Task goal >> Which of the lines below contain the string "Gameplay"? Pull each one out of the data.

Saved data entries:
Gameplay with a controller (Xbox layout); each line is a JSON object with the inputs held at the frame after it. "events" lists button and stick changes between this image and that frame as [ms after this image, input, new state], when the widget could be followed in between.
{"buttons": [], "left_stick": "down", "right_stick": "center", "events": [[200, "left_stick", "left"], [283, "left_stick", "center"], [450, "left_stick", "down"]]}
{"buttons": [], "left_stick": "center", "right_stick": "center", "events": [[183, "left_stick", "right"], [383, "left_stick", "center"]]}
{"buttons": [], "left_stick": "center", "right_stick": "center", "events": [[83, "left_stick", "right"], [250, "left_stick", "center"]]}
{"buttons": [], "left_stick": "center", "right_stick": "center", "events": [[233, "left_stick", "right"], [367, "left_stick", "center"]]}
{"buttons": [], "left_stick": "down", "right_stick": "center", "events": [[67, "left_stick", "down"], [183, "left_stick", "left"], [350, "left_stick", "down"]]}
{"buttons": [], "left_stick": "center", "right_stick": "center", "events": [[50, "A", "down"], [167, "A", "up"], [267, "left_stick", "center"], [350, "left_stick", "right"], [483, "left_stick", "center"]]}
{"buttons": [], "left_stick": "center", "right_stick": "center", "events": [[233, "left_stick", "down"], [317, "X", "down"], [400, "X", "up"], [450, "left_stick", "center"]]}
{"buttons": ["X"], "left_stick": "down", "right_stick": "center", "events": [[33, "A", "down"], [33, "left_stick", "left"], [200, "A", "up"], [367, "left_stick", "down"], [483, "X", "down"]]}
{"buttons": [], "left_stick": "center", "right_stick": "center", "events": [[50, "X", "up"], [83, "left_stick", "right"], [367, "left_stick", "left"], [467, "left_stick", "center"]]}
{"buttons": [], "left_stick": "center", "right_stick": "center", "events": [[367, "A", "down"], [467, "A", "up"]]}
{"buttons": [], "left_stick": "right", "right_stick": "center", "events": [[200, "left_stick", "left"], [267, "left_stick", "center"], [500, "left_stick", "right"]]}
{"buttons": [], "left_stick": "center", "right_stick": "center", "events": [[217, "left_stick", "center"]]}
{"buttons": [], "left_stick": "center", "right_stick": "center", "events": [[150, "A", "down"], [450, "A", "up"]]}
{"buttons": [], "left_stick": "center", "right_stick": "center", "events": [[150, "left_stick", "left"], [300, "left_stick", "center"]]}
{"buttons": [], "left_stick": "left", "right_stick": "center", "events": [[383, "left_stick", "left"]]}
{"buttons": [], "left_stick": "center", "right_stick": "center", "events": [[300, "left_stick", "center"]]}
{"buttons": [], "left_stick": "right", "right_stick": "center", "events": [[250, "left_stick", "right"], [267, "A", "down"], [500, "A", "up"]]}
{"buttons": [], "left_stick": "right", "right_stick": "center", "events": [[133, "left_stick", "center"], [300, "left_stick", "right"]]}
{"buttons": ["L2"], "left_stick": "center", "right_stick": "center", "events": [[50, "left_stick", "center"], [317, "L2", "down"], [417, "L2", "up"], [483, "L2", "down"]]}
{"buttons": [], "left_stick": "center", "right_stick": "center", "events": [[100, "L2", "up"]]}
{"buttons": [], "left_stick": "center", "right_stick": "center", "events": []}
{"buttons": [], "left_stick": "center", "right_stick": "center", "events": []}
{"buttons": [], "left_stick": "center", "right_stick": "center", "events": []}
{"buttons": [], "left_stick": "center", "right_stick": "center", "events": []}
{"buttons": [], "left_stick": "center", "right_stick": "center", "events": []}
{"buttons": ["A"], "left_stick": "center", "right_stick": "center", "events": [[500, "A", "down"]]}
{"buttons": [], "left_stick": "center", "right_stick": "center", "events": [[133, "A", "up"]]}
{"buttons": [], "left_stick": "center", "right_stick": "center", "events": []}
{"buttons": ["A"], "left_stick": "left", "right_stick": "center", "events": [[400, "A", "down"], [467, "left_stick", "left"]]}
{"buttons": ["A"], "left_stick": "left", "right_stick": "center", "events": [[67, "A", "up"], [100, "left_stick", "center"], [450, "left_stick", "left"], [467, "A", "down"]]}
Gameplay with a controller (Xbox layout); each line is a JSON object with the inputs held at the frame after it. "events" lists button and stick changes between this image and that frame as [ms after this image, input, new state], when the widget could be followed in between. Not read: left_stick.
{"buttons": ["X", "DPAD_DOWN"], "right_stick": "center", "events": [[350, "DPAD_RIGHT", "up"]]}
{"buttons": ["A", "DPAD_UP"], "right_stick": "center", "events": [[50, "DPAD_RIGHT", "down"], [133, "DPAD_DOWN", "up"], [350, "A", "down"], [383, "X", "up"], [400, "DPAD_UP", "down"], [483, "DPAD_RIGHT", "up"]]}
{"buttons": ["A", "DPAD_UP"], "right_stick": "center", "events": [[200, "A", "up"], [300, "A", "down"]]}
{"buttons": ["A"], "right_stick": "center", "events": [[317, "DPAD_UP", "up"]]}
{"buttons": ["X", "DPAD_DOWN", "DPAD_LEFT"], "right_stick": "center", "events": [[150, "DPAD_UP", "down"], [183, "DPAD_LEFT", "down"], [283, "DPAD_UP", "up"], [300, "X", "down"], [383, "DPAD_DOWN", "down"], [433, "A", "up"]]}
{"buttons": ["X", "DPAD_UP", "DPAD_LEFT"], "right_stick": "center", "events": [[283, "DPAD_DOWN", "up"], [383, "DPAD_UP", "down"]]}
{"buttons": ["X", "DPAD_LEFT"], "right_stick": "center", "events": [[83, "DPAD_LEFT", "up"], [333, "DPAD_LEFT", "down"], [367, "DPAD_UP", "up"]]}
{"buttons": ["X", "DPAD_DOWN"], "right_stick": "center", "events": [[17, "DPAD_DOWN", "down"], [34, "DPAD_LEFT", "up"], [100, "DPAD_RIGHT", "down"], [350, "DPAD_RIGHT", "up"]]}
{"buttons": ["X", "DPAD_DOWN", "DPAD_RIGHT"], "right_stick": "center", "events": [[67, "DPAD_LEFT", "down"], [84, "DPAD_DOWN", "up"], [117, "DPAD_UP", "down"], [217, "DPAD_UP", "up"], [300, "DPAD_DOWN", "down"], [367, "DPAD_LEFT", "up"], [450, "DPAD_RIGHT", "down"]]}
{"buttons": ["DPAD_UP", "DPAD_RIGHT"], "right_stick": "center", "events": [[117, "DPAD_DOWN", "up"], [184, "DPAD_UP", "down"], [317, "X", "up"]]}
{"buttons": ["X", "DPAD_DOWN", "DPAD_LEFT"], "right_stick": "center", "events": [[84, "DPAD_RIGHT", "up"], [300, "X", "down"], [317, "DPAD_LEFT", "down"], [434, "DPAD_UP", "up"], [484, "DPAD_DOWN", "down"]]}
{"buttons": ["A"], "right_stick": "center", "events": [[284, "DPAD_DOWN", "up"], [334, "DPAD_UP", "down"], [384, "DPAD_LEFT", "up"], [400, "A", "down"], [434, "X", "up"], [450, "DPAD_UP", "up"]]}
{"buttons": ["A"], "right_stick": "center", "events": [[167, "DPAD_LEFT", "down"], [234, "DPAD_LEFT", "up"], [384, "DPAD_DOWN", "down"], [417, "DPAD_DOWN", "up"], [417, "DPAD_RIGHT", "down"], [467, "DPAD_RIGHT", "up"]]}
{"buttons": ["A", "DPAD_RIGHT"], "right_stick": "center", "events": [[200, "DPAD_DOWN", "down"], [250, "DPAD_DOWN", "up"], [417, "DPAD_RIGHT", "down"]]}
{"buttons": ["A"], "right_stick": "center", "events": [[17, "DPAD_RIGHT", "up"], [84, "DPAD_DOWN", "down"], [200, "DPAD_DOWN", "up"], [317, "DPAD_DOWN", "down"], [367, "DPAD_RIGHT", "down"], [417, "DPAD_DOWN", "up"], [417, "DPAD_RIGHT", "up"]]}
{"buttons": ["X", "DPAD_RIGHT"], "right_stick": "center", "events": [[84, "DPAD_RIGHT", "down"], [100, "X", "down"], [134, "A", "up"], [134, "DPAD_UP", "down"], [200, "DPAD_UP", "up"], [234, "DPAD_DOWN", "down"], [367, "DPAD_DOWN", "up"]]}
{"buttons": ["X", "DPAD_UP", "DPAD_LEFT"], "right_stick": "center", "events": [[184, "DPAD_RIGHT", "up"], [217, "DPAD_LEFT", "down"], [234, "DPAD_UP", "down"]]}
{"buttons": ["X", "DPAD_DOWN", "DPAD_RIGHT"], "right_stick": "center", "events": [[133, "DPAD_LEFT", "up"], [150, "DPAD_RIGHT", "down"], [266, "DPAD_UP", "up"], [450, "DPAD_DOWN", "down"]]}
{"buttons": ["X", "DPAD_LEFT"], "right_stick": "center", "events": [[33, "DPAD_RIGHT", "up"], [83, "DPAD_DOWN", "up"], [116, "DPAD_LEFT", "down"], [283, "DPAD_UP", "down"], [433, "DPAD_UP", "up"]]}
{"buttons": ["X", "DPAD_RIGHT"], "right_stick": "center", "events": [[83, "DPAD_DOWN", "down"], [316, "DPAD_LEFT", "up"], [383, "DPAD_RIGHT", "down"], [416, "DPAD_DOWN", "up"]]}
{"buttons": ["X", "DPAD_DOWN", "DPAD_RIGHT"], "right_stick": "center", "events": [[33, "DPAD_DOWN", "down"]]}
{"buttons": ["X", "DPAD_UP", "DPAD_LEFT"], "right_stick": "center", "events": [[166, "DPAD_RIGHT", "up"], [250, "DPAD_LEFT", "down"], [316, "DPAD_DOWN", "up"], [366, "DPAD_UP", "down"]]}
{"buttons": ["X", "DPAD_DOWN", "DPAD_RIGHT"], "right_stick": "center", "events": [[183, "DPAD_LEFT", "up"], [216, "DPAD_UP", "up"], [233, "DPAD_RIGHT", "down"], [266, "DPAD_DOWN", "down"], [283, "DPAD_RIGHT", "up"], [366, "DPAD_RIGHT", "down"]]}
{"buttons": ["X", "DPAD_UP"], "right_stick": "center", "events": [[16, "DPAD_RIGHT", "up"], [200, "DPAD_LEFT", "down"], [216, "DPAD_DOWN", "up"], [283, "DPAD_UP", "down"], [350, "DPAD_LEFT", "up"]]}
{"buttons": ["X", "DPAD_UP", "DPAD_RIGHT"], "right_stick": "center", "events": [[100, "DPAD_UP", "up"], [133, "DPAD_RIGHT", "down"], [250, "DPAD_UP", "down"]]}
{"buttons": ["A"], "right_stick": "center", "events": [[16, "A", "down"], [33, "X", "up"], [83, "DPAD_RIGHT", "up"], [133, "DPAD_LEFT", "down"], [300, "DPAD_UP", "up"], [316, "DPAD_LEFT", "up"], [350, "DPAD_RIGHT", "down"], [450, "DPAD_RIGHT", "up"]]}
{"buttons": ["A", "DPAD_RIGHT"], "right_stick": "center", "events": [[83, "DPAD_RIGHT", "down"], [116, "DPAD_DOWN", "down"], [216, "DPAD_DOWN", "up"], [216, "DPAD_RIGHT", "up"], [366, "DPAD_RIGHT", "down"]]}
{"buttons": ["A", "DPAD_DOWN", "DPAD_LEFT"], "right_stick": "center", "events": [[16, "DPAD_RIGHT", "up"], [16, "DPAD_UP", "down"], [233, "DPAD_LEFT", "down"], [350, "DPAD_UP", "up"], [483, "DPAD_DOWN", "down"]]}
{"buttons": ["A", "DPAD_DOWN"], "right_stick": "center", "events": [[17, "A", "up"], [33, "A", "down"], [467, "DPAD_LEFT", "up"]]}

Response to the exercise >>
Gameplay with a controller (Xbox layout); each line is a JSON object with the inputs held at the frame after it. "events" lists button and stick changes between this image and that frame as [ms after this image, input, new state], when the widget could be followed in between.
Gameplay with a controller (Xbox layout); each line is a JSON object with the inputs held at the frame after it. "events" lists button and stick changes between this image and that frame as [ms after this image, input, new state], when the widget could be followed in between. Not read: left_stick.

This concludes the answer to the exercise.